The nature of the role of a child protection worker is always fraught with appalling and highly distressing experiences. These can include witnessing the plight of severely abused children, parents abusing drug and alcohol and other criminal activities, all of which are part and parcel of the job. As such, individuals who choose this profession and stay in this profession long enough not only have the passion to protect vulnerable children, but also develop strength and resilience during the course of their work which is so often fraught with distressing and traumatic experiences.

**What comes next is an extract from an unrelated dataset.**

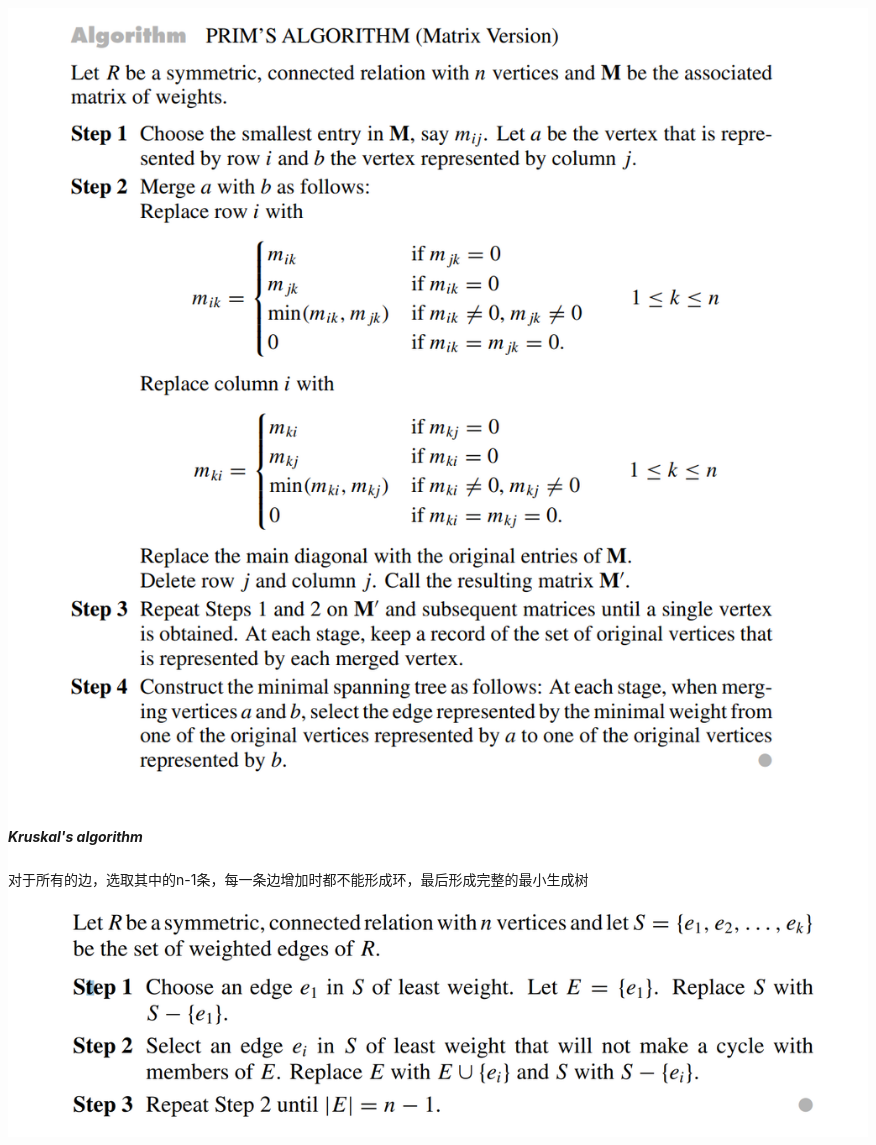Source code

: ![image-20191128082757564](离散数学.assets/image-20191128082757564.png)

##### Kruskal's algorithm

对于所有的边，选取其中的n-1条，每一条边增加时都不能形成环，最后形成完整的最小生成树

![image-20191203171816451](离散数学.assets/image-20191203171816451.png)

Thus, the prevention of traumas resulting from child protection work involves the building up of resilience, and the three factors that contribute to resilience as proposed by Holaday and McPhearson (1997) include social support (cultural influences and community, school, personal, and familial support,), cognitive skills (intelligence, coping style, personal control, and assignment of meaning), and psychological resources. As concluded by Holaday and McPhearson, resilience can be strengthened through effective counselling strategies which are reflected in my own counselling experience. Firstly, in terms of social support, the counselling sessions provided by Judy was a form of formal social support which I received after the traumatic experience, in addition to other informal social support I received from fellow colleagues, family and friends. Secondly, through the effective use of the counselling sessions provided by Judy, I was able to reflect rationally and to avoid further self-blame thereby utilising my cognitive skills to reduce the impact of the traumatic experience. Thirdly, some of my psychological resources including having an internal locus of control, empathy and a growth mindset were being tapped on by Judy during the course of counselling.
On the journey of recovery from my short-lived trauma, I have experienced post-traumatic personal growth. As the old adage goes: “no pain no gain”. I have gained confidence, insights, resilience and wisdom. In fact, it is the experience with such difficult events in life or at work, that help us to discover new strengths within ourselves and better appreciate life’s meaning and purpose. A colleague of mine at that time who was in the job for over 20 years, disclosed that counselling service or support was not available in those days, and workers were simply told to “move on”. She was definitely one of the best child protection workers around. So how did these child protection workers cope in the past? They had to rely largely on support from their colleagues, cognitive skills and psychological resources. Unfortunately, these resources might not be enough for a few which eventually led to them leaving the job feeling traumatised. These traumatic experiences if unresolved, may lead to psychological difficulties, especially when memories are being triggered. Thus, there is a need to emphasize the importance of resolving trauma through professional help, in addition to having a good self-care routine, all of which are necessary steps toward increasing personal resilience.
“All children have to be deceived if they are to grow up without trauma.”
– Kazuo Ishiguro
Briere, J., & Scott, C. (2006). Principles of trauma therapy: a guide to symptoms evaluation and treatment. Thousand Oaks, CA: Sage.
Egan, G. (2002). The Skilled Helper: A Problem-Management and Opportunity-Development Approach to Healing (7th Ed.). SUA: Brooks/Cole.
Holaday, M., & McPhearson, R. W. (1997). Resilience and severe burns. Journal of Counselling and Development, 75, 346-356.
Kübler-Ross, E. (1973). On Death and Dying. UK: Routledge.
Shalev, A. Y. (2002). Acute stress reactions in adults. Biological Psychiatry, 51, 532-544.